The vignette removal using the flat-field correction did not work, evidently, and seemed to overcorrect for the vignette. This could be due to multiple different reasons, as Ho et al. did not specify whether the color space of the image was linear or gamma corrected, or if the vignette model they estimated applied to the fisheye shaped lens or the rectangular projection [5]. We can assume, however, that due to the positioning of the section discussing the vignette model, that the vignette correction was, in fact, applied to the fisheye lens before it was projected onto an equirectangular plane. They also did not discuss with the correction of the vignette whether that be done using the flat-field correction method or not, so this was another assumption we made.
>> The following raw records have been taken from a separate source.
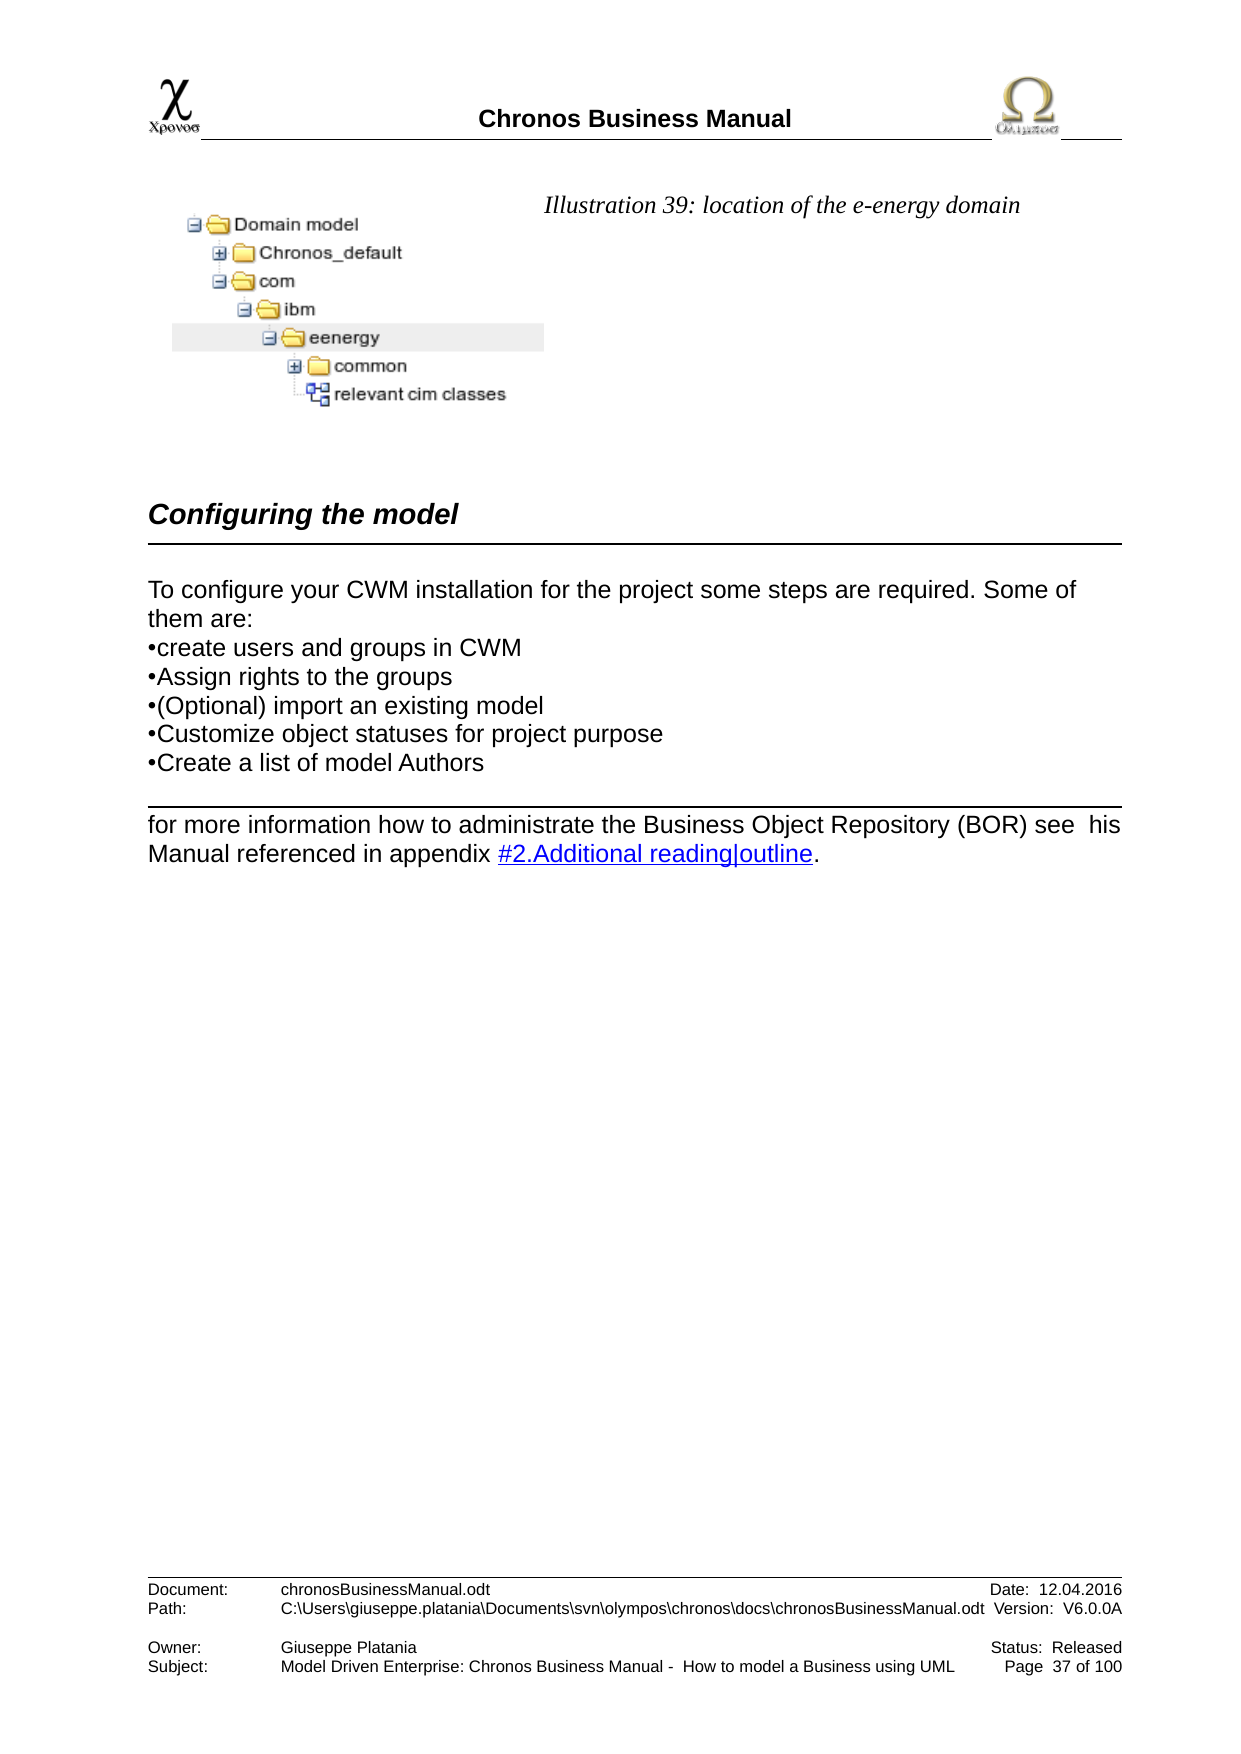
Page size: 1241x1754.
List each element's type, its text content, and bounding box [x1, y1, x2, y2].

list (Optional) import an existing model [148, 691, 1122, 719]
text for more information how to administrate the Business Object Repository (BOR) see his Manual referenced in appendix #2.Additional reading|outline. [148, 808, 1122, 868]
text To configure your CWM installation for the project some steps are required. Some of them are: [148, 575, 1122, 633]
picture [147, 75, 201, 135]
list create users and groups in CWM [148, 633, 1122, 662]
list Create a list of model Authors [148, 748, 1122, 777]
text Illustration 39: location of the e-energy domain objects [172, 190, 1098, 408]
list Assign rights to the groups [148, 662, 1122, 691]
picture [172, 213, 544, 408]
picture [992, 75, 1061, 135]
list Customize object statuses for project purpose [148, 719, 1122, 748]
subtitle Configuring the model [148, 497, 1122, 531]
OpenCV’s VideoCapture class does not apply gamma correction when importing frames which means that when correcting the vignette we assumed that the frames have a linear color space, or sRGB. In the future, it would be worth trying different gamma values when gamma correcting the frames before applying the vignette removal. In addition, it could be useful trying different vignette removal algorithms like using Gaussian filters, or deep learning based methods. There are also methods of removing the vignette that involve simply looking at the intensities across the image you are trying to remove the vignette by stabilizing these intensities. Usually, there are no images where the intensities predictably roll-off towards the edge of the image, so this method works with the vast majority of images.

References

[1] Different Viewing Angles For Your Camera&text=Wide Angle%3A Lenses covering a,length of 25mm to 65mm(https://www.brickhousesecurity.com/hidden-cameras/field-of-view-explained/#:~:text=The%20Different%20Viewing%20Angles%20For%20Your%20Camera&text=Wide%20Angle%3A%20Lenses%20covering%20a,length%20of%2025mm%20to%2065mm).

This article covers the different viewing angles for different types of cameras.

[2] https://engineering.fb.com/2016/04/12/video-engineering/introducing-facebook-surround-360-an-open-high-quality-3d-360-video-capture-system/

This article introduces the Facebook surround 360 VR system.

[3] https://weiss-ag.com/culturalheritage/

This article talks about how 360-degree cameras can be used to help preserve cultural heritage.

[4] https://visit.stanford.edu/tours/virtual/

This is the Stanford Virtual Tour.

[5] T. Ho and M. Budagavi, “Dual-fisheye lens stitching for 360-degree imaging,” 2017.

This is a paper that introduces a novel stitching method for 360 degree cameras using the Samsung Gear 360.

[6] https://www.kscottz.com/fish-eye-lens-dewarping-and-panorama-stiching/

This article covers the fish eye lens dewarping as done by someone else.

[7] https://en.wikipedia.org/wiki/Flat-field_correction

This wikipedia page covers the flat field correction method to remove vignettes.

[8] ye, Yaozu & Yang, Kailun & Xiang, Kaite & Wang, Juan & Wang, Kaiwei. (2020). Universal Semantic Segmentation for Fisheye Urban Driving Images.

This paper provides an explanation of fish-eyed lens equirectangular projections.

Appendix

Appendix 1

Here is a link to the code: https://github.com/naviatolin/image_reconstruction_360/tree/main

This repository contains the code which can turn two Samsung Gear 360 fish eye lenses into one singular image. The data we used along with the result frames are all included in the 'test_frames/' folder. In order to run this code, please use the 'main.py' file.

Appendix 2

The code was written in a pair programming way with one of us driving and the other trying to direct/conduct research on the other persons laptop. The programming was done in an iterative and multi-session manner. The presentation was made and practiced in a similar way. The paper was worked on synchronously together as well and split evenly.